Racquet continued to supplicate her with bowed head, but he gave one surreptitious flick of his stumpy tail, that to me had the irresistible suggestion of a wink.
“Hypocrite!” Anne said, whereupon Racquet, correctly judging by her tone that his forgiveness was assured, made one splendid leap at her, returned with an altogether too patent eagerness to his rabbit, picked it up, and trotted away round the corner of the house.
“Isn’t he a humbug?” Anne asked looking at me, and continued without waiting for my confirmation of the epithet, “Why didn’t you let Arthur carry that?”
“He carried it half the way,” I said. “He and I are the out and out kind of socialist.”
She did not smile. “Father and mother are home,” she said, turning to her brother. “I can see by your face the sort of thing they’ve been saying to you at the Hall, so I suppose we’d better have the whole story on the carpet over supper. Father’s been asking already what Brenda’s here for.”
Anne showed me up to my room as soon as we entered the house, but her manner was that of the hostess to a strange guest. She was polite, formal, and, I thought, a trifle nervous. She left me hurriedly as soon as she had opened the door of the bedroom, with some apology about having to “see to the supper.” (The smell of frying bacon had pervaded the staircase and passages, and had helped me to realise that I was most uncommonly hungry. Except for a very light lunch I had eaten nothing since breakfast.)
I got my first real feeling of the strangeness of the whole affair while I was unpacking my suit-case in that rather stiff, unfriendly spare-room.
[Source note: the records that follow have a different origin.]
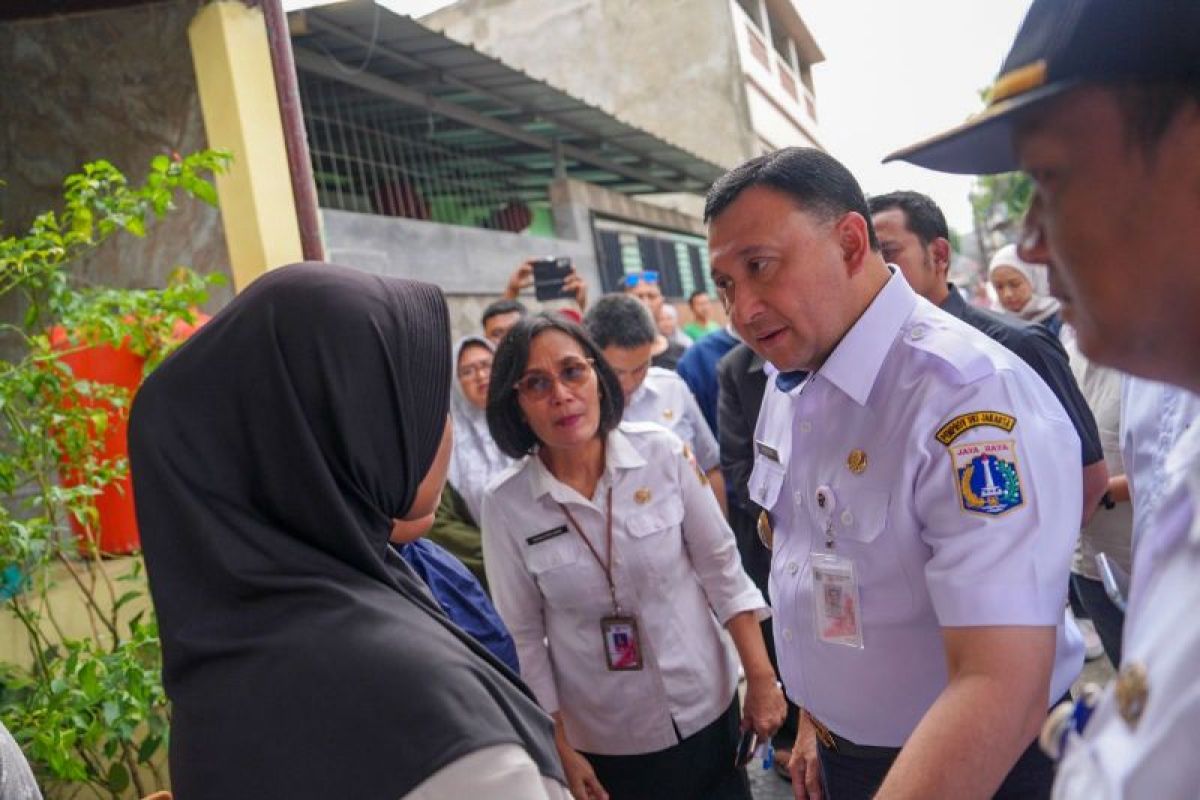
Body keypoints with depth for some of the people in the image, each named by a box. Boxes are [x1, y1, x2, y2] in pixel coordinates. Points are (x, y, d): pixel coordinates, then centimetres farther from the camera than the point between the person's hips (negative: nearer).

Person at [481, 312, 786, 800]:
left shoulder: (662, 453, -13)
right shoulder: (505, 504, -13)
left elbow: (721, 568, -5)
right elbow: (523, 636, -5)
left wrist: (762, 679, -4)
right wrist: (559, 751, -2)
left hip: (708, 710, 1)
Until then the sequence of events had followed a hot succession, in the current of which I had had no time to consider myself—my ordinary, daily self—in relation to them. But the associations of this familiar position and occupation, this adaptation of myself for a few hours to a strange household, evoked the habitual sensations of a hundred similar experiences. Twenty-four hours earlier I had been dressing for dinner at Jervaise Hall, and despite my earnest affirmations that in the interval my whole life and character had changed, I was very surely aware that I was precisely the same man I had always been—the man who washed, and changed his tie, and brushed his hair in just this same manner every day; who looked at himself in the glass with that same half-frowning, half-anxious expression, as if he were uncertain whether to resent or admire the familiar reflection. I was confronted by the image of the Graham Melhuish to whom I had become accustomed; the image of the rather well-groomed, rather successful young man that I had come to regard as the complete presentation of my individuality.